If red tape is poor or dated legislation, rules or interventions leading to unnecessary burden or irrelevant outcomes, beige tape describes the same situation through ineffective regulatory implementation.

Unfortunately beige tape scenarios paint the regulator as the villain, undermining a good regulatory scheme by failing to understand, or act in a way designed to achieve, its regulatory outcomes. Beige tape is much harder to find and condemn than red tape, because, like many other beige objects, it doesn’t stand out. As a consultant, it is dispiriting to discover regulators working hard, and frequently reasonably well, and yet this is not necessarily translating to the outcomes which define their reason for being. It can be too easy, particularly with the passage of time, to lose sight of the problem and get lost in the ‘what’ and ‘how’ and forget the ‘why’.
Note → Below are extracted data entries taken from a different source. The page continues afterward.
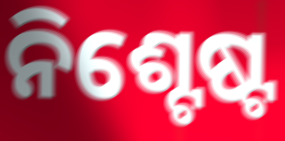
ନିଶ୍ଟେଷ୍ଟ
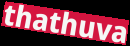
thathuva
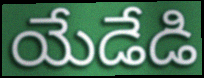
యేడేడి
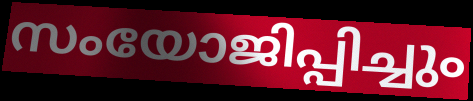
സംയോജിപ്പിച്ചും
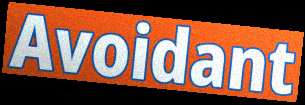
Avoidant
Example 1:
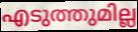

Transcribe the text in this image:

എടുത്തുമില്ല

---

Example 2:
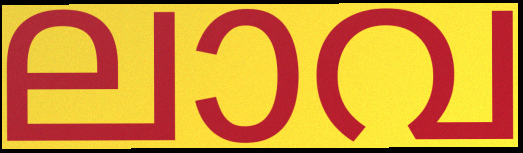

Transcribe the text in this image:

ലാവ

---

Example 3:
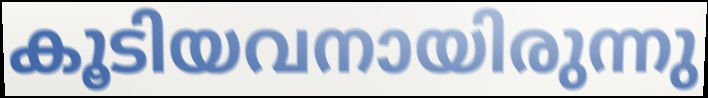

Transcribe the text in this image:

കൂടിയവനായിരുന്നു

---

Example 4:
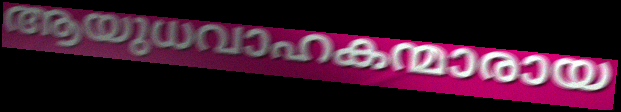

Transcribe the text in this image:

ആയുധവാഹകന്മാരായ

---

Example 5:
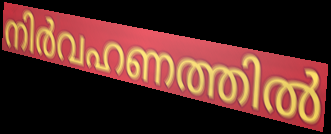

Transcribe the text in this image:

നിർവഹണത്തിൽ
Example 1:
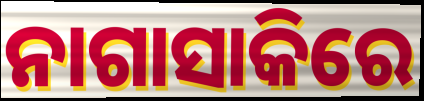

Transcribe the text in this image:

ନାଗାସାକିରେ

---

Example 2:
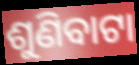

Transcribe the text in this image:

ଶୁଣିବାଟା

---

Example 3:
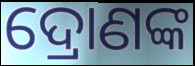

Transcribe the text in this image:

ଦ୍ରୋଣଙ୍କ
On which colour tape should regulators focus?

We have already made great strides in eliminating red tape, both in removing outdated regulation but also in ensuring new regulatory schemes are fit for purpose.In my view, most regulators will get far greater bang for their buck if we focus on our own practices, particularly on the administering of laws or schemes whose purpose may no longer be known or have become unclear over time.

The starting point for regulators can be to ask ourselves an apparently very simple question: what is the problem we are trying to solve, whether with licensing, registrations or sanctions?
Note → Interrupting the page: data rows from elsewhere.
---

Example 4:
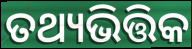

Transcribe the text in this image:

ତଥ୍ୟଭିତ୍ତିକ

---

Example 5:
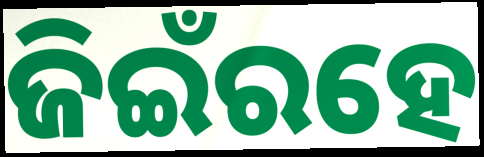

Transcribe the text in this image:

As Chris Webb, former Executive Director of Regulatory Practice and Strategy at EPA Victoria points out on a recent podcast with me:

“If you don’t really understand the purpose of a sanction, then you’re likely to just go and start using it all over the place to do things it was never designed to do. Sanctions should form part of your regulatory strategy and seek to reinforce the powers you have, the harms you care about, remind the good actors to keep being good and deter bad actors from breaking the law. But they’re never a magic solution to every problem.”
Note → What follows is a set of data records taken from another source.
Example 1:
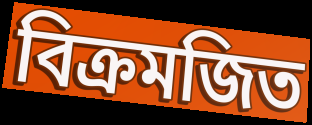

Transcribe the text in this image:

বিক্রমজিত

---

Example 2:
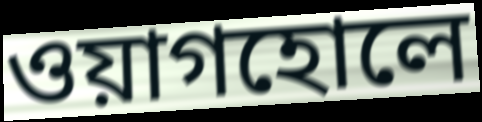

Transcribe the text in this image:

ওয়াগহোলে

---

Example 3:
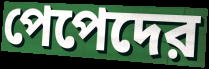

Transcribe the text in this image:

পেপেদের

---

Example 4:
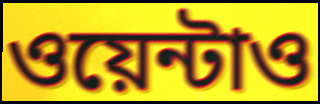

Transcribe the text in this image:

ওয়েন্টাও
Responding to the regulatory experience of your duty holders

Regulatory reform or red tape reduction initiatives by governments frequently begin from the same horror stories brought to them by duty holders: having to enter the same information for five different regulators, report the same activity multiple times in different formats, or meet the requirements of one regulator in a way that impacts compliance with another.

Although sometimes fixing these experiences is beyond the mandate of a single regulator, in many cases they are really not red but beige tape – how the regulator applies the law, works with regulator peers, shares information, supports duty holders to comply or explains the requirement of the law. Good regulatory practice can, and should, get rid of this kind of beige tape, not least because it can undermine the importance and public value of regulation.

Conclusion

Regulation doesn’t have to be all red and beige tape. Bringing the regulator into the fold when drafting or reviewing laws and inviting them into the conversation without handing them the pen is more likely to achieve more effective regulation. A good regulator with a constant focus on the larger purpose and the regulatory experience, can be the difference between red tape and beige tape, or between beige tape and no tape.

 

Adam Beaumont, currently Director at With Purpose Consulting, was one of the founding members and the first chair of the Victorian Regulators Community of Practice, the precursor to the National Regulators Community of Practice.

He has more than 20 years’ experience in regulation, environment and sustainability issues, having held senior and executive roles in the EPA Victoria and the global Forest Stewardship Council. He now works with regulators all around Australia as a strategist, facilitator and consultant.